Ziel der Übung ->
Aktualisiere in der Kritik zur Anne-Frank-Inszenierung alles von „Liebe Zeitungsseite. MeinE“ bis hinunter zu „damals. Sehr schlimm!“, indem du „Theaterrezensent“ durch „Theaterkritiker“ ersetzt. Gib diesen Abschnitt danach vollständig wieder.

Lesetext ->

# # #

Superpapa im Kriech(s)zustand

■ Das Schnürschuh-Theater inszenierte „Das Tagebuch der Anne Frank“ wie einen Ausflug ins gute alte Theatermuseum

Liebe Zeitungsseite. MeinE LeserIn hat Dich mir gerade geschenkt, und dafür bin ich sehr dankbar. Am besten ist es wohl, wenn ich mich Dir erstmal vorstelle. Ich bin Theaterrezensent und habe gerade ein Stück von, mit und über gute Menschen im Bremer Schnürschuh-Theater gesehen. Es heißt „Das Tagebuch der Anne Frank“. Frances Goodrich und Albert Hackett haben diese Tagebuch-Dramatisierung 1955 geschrieben und der Nachwelt gegenüber verfügt, fast alles so zu lassen, wie sie es dramatisiert haben. Es erzählt die Geschichte eines jüdischen Mädchens, das sich mit ihrer Familie und mit Freunden ihrer Familie von 1942 bis 1944 in einem Amsterdamer Hinterhaus vor den bösen Nazis verstecken mußte. Das war eine sehr schlimme Zeit damals. Sehr schlimm!

Denn in diesem Hinterhaus muß es eng gewesen sein. Sehr eng sogar, schenkt man dem Bühnenbild Glauben, das die Leute vom Schnürschuh-Theater für eine der aufwendigsten Produktionen ihrer langen Geschichte aufgebaut haben. Überall stehen Kisten, Campingbetten, Sessel, Borde und Kommoden herum, und fast alles sieht nach Amsterdam-Hinterhaus-1942-44 aus – bis auf ein Regal, das wohl doch von Ikea ist. Glaubt man dem Bühnenbild weiter, hatten die Franks nicht mal eine Wohnungstür. Sie mußten hinter einem Aktenregal durch ein Loch in der Wand kriechen. Und auch das Publikum muß da durchkriechen. Das weckt Betroffenheit. Es sind sozusagen Kriech(s)zustände.

So bin ich schon sehr traurig, als Superpapa Frank, genannt Pim (Ulrich Thon), auf die Bühne kommt. Er ist gerade aus Auschwitz nach Amsterdam zurückgekehrt. Er sieht aber aus wie ein Buchhalter nach Bekanntgabe seiner Versetzung in den Vorruhestand. Aber auch das ist traurig. Und dann findet er das Tagebuch seiner Tochter Anne (Hanna Piotter) wieder und wird noch trauriger, und das Rad der Gechichte dreht sich zurück. Um drei Jahre, um genau zu sein.

Schon kommen sie in dieser Inszenierung Kurt Wobbes alle ins Zimmer und schütteln sich die Hände: Die gute Mutter Frank (Christiane Rintelen) und die strahlende Margot Frank (Claudia Böttcher), die lüsterne Frau, der gierige Herr und der grobschlächtig-unterschätzte Peter van Daan (Claudia Strauß, Uwe Seidel, Sebastian Eggers) und später der seltsame Herr Dussel (sprich: Düssel; Reinhard Lippelt) sowie noch die guten Helfer Miep Gies (Ute Rettmann) und Herr Kraler (Kurt Wobbe). Und wenn sie sich nicht die Hände schütteln, dann sitzen sie auf ihren Betten, Kisten, Hockern und Liegen oder stehen herum. Es ist eben sehr eng. Eigentlich.

# # #

[Zeilen aus einem Segmentierungsdatensatz]

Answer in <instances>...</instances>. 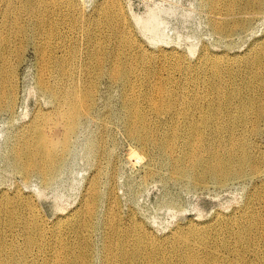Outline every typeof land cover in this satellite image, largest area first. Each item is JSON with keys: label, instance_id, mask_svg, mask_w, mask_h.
I'll return each instance as SVG.
<instances>
[{"label": "bare ground", "instance_id": "bare-ground-1", "mask_svg": "<svg viewBox=\"0 0 264 264\" xmlns=\"http://www.w3.org/2000/svg\"><path fill=\"white\" fill-rule=\"evenodd\" d=\"M203 2L213 14V31L222 36L246 28L247 16L264 14V0ZM90 13L70 0H0V112L14 113L16 71L25 61L24 45L29 37L44 68L37 86L51 102L48 110L36 112L15 131L9 147L14 170L28 177L35 175L45 184L62 174L71 138L94 108L96 81L106 77L123 86L126 134L143 150L158 154L172 178L194 185L208 178L225 184L264 174V149L259 143L264 139V40L232 58L205 50L199 57L202 75L194 67L176 66L175 71L185 74L181 81L172 74L156 77L151 69H139L142 53L129 54V62L123 64V52H104L99 42L103 30L92 29L102 22L119 43L139 47L118 0H100ZM151 17L152 22L142 25V30L158 25ZM55 32L61 36L51 44ZM78 35L87 48L81 60H77L74 46ZM108 60L115 61L110 69L104 66ZM133 79L141 82L137 90ZM201 82L202 97L184 96ZM143 100L157 115L155 122ZM100 140L91 141L93 154L96 150L104 154ZM131 158L139 162L141 157L133 151ZM145 174L153 176L154 171L146 167ZM102 176L99 167L88 180L78 207L58 214L53 221L44 219L28 197L0 193V264H94L98 231L103 247L100 264H174L170 262L177 258H183L181 264H247L241 255L252 247L255 253L256 246L261 247L262 255H246L253 264H264V191H252L232 214H220L187 229L178 227L158 238L137 219L126 221L118 215L113 189H102L109 185L101 182ZM237 225L232 242L221 239ZM258 225L261 234L252 237Z\"/></svg>", "mask_w": 264, "mask_h": 264}, {"label": "rangeland", "instance_id": "rangeland-1", "mask_svg": "<svg viewBox=\"0 0 264 264\" xmlns=\"http://www.w3.org/2000/svg\"><path fill=\"white\" fill-rule=\"evenodd\" d=\"M70 1L79 5L83 11L93 14L100 0ZM118 1L121 15L139 47L119 43L104 28L103 22L98 27L92 25V29L97 33L103 30L99 42L107 55L119 50L125 55L121 60L125 64L129 62L130 55L142 53L144 59L139 69H151L156 72V77L172 74L175 80L183 81L185 74L175 71L178 64L194 67L202 75L199 57L203 51L209 50L215 55L232 58L257 47L259 44L254 45L255 41L264 40V14L247 16L246 28L222 36L213 31V14L203 0ZM151 16L156 18L158 25L149 31L142 30V25L152 22ZM46 28L49 29L50 25L47 24ZM58 36L61 34L53 33L50 43ZM24 46L25 61L16 71L17 105L14 113L0 112V193H19L28 197L44 219L53 221L58 214L70 213L78 207L88 180L100 167L103 172L101 182L109 183L102 189H113L118 203V215L126 221L130 217L137 219L155 237L162 238L178 227L187 229L197 223L212 221L217 215L232 214L244 205L252 191H264V174L258 179H236L225 184L215 183L208 178L202 184L194 185L184 179L172 178L169 168L158 154L143 150L126 134L122 118L123 86L106 77L96 81L94 108L81 120V125L71 138V152L62 174L45 184L35 175L28 177L22 171L14 170L9 147L15 138V131L23 128L36 112L46 111L51 106L50 98L37 86L40 75H44V68L34 54L33 38L29 37ZM74 46L77 60H81L87 48L80 35L74 39ZM114 64L115 61L108 60L104 66L110 69L109 65ZM80 78L81 73L78 72V83ZM133 80L136 81L137 90L141 82ZM202 93L201 82L184 96L191 98L198 94L202 97ZM155 98L161 100L157 93ZM143 102L151 121L155 122L157 115ZM177 110L181 111L182 106H178ZM93 140H100L105 149L103 155L97 150L93 154ZM259 143L260 148L264 149V139H259ZM133 151L141 157L139 162L131 158ZM146 167L153 169V176L145 174ZM106 174L111 177H106ZM255 186L260 187L254 189ZM16 205L20 207L19 203ZM237 231L238 225L233 232L226 231L221 239L232 242ZM260 234L261 228L258 225L252 237ZM101 239V232L98 231L94 235L95 254L98 256L94 264H100L99 257L103 250ZM218 247L219 244L214 248ZM252 249L247 251L248 256L263 254L260 246H256L255 253L251 252ZM203 254L204 250L202 259L206 261ZM246 254L241 255L242 259L247 264H253ZM182 261L183 258H177L170 263L181 264Z\"/></svg>", "mask_w": 264, "mask_h": 264}]
</instances>
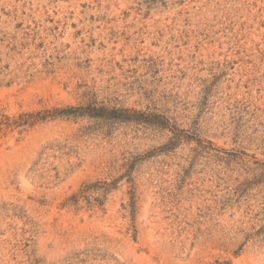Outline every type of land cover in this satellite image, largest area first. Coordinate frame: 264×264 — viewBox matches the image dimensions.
<instances>
[{"label": "rangeland", "instance_id": "obj_1", "mask_svg": "<svg viewBox=\"0 0 264 264\" xmlns=\"http://www.w3.org/2000/svg\"><path fill=\"white\" fill-rule=\"evenodd\" d=\"M0 264H264V0H0Z\"/></svg>", "mask_w": 264, "mask_h": 264}]
</instances>
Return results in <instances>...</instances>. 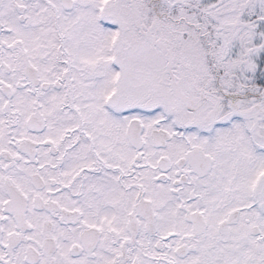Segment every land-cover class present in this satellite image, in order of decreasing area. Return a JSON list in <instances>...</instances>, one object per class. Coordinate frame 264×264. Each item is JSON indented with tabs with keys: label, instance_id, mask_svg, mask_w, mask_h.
<instances>
[{
	"label": "snow or ice",
	"instance_id": "snow-or-ice-1",
	"mask_svg": "<svg viewBox=\"0 0 264 264\" xmlns=\"http://www.w3.org/2000/svg\"><path fill=\"white\" fill-rule=\"evenodd\" d=\"M0 264H264V0H0Z\"/></svg>",
	"mask_w": 264,
	"mask_h": 264
}]
</instances>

# # #

Ergebnis ->
Liebe Zeitungsseite. MeinE LeserIn hat Dich mir gerade geschenkt, und dafür bin ich sehr dankbar. Am besten ist es wohl, wenn ich mich Dir erstmal vorstelle. Ich bin Theaterkritiker und habe gerade ein Stück von, mit und über gute Menschen im Bremer Schnürschuh-Theater gesehen. Es heißt „Das Tagebuch der Anne Frank“. Frances Goodrich und Albert Hackett haben diese Tagebuch-Dramatisierung 1955 geschrieben und der Nachwelt gegenüber verfügt, fast alles so zu lassen, wie sie es dramatisiert haben. Es erzählt die Geschichte eines jüdischen Mädchens, das sich mit ihrer Familie und mit Freunden ihrer Familie von 1942 bis 1944 in einem Amsterdamer Hinterhaus vor den bösen Nazis verstecken mußte. Das war eine sehr schlimme Zeit damals. Sehr schlimm!